“Who Lost China?”
With the fall of the Nationalist government of Chiang Kai-shek, the defeat of his armies and the flight to Formosa, that was the question of the hour in 1949. And no one demanded to know more insistently than the anti-Communist Congressman John F. Kennedy:
“Whatever share of the responsibility was Roosevelt’s and whatever share was (General George) Marshall’s, the vital interest of the United States in the independent integrity of China was sacrificed, and the foundation was laid for the present tragic situation in the Far East.”

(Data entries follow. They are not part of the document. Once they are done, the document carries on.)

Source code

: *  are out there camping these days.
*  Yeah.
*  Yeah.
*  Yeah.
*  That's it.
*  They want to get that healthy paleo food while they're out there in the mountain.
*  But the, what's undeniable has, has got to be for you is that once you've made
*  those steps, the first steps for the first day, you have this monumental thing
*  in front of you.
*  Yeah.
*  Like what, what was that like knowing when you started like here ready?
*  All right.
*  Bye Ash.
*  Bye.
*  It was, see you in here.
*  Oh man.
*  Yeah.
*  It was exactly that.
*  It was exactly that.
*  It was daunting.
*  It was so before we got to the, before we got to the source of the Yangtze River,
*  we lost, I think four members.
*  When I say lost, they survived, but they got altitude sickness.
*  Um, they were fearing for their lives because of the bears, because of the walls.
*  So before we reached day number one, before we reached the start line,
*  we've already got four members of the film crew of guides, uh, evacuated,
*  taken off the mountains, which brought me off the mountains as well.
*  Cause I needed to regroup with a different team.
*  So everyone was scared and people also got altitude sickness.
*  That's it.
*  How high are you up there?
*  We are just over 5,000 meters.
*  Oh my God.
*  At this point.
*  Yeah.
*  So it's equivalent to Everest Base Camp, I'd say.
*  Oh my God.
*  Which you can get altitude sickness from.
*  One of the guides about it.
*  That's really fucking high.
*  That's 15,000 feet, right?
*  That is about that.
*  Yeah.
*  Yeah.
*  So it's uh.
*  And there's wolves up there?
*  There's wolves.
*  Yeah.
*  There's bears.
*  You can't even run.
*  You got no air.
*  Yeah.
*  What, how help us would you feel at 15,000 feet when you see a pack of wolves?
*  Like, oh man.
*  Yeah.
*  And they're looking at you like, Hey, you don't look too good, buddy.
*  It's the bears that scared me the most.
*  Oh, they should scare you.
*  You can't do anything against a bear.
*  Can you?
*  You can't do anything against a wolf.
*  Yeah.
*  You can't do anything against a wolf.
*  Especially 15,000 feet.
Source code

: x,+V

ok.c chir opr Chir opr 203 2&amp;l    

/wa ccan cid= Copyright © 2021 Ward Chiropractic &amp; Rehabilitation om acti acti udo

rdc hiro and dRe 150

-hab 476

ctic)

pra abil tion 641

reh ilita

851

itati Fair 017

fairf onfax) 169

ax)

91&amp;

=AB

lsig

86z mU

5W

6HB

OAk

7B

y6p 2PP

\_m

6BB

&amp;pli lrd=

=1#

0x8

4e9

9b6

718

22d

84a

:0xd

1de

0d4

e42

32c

Tragic indeed was the situation. The most populous nation on earth, for which America had risked and fought a war with the Japanese Empire, had been lost to Stalin’s empire.
A year after Peking fell to Mao Zedong, Chinese armies stormed into Korea to drive the Americans back from the Yalu River and back across the 38th parallel, threatening to throw them off the Peninsula.
In the seven decades since October 1949, millions of Chinese have perished in ideological pogroms like the “Great Leap Forward” of the ’50s, and the “Great Proletarian Cultural Revolution” during which President Nixon came to China.
Yet in terms of national and state power over those 70 years, and especially in the last 30 when America threw open her markets to Chinese goods and Beijing ran up $4 trillion to $5 trillion in trade surpluses with the U.S., a new China arose. It was on display this week in Tiananmen Square.
The China of Xi Jinping boasts land- and submarine-based missiles and bombers that provide a strategic deterrent against the United States. Beijing’s conventional forces on land, sea, and in air and space rival any on earth.
Since Y2K, its economy has swept past that of Italy, France, Britain, Germany and Japan to become the world’s second largest. China is now the world’s premier manufacturing power.
Yet, under Xi Jinping, the mask of benign giant has slipped and the menacing face of 21st-century China is being revealed, for its people, its neighbors, and the world to see.
The Uighurs of west China are being forced into re-education camps to be cured of their tribalist, nationalist and Islamic beliefs. Christians are being persecuted. Tibetans are being replaced in their homeland by Han Chinese. The Communist Party’s role and rule as the font of ideological, political and moral truth is being elevated and imposed.
The Chinese still hold land seized from India 50 years ago. China now claims as sovereign territory virtually all of a South China Sea, which encompasses territorial waters of six nations. It has begun building air, naval and military bases on rocks and reefs belonging to Manila.
China has warned foreign warships to stay out of the Taiwan Strait and has built up its force on the mainland opposite the island, warning that any move by Taiwan to declare independence would be regarded as an act of war. It claims the Japanese-held Senkaku Islands.
In its Belt and Road projects to tie China to Central and South Asia and Europe, China has lent billions to build ports, only to take possession of the facilities when local regimes default on their loans.
But not all is going well for the regime on its 70th birthday.
The people of Hong Kong, who are surely being cheered by many on the mainland of China, have been protesting for months, demanding the liberty and independence for which American patriots fought in our Revolution, not Mao’s revolution.
Nor are the newly prosperous Chinese people fools. They relish the rising power of China and the respect their country commands in the world, but they know it was not Marx, Lenin or Mao who produced their prosperity. It was capitalism. They cannot but be uneasy seeing the freedoms and benefits they enjoy being dissipated in a trade war with the Americans and the new repression issuing from Beijing.
Among the epochal blunders America has committed since the end of the Cold War, three stand out.
The first was our disastrous plunge into the Middle East to create regimes oriented to the West. The second was the expansion of NATO to the front porch of Russia, driving the largest nation on earth, and one of its most formidable nuclear powers, into the arms of China.
The third was to throw open America’s markets to Chinese goods on favorable terms, which led to the enrichment and empowerment of a regime whose long-term threat to U.S. interests and American values is as great as was that of the Soviet Union in the Cold War.
The question for America’s statesmen is how to cope with the rising challenge of China while avoiding a war that would be a calamity for all mankind. Patience, prudence and perseverance commend themselves.
But the first necessity is to toss out the ideological liberalism which proclaims that David Ricardo’s free trade dogmatism is truth for all nations at all times and that John Locke’s ideas apply to all cultures and countries.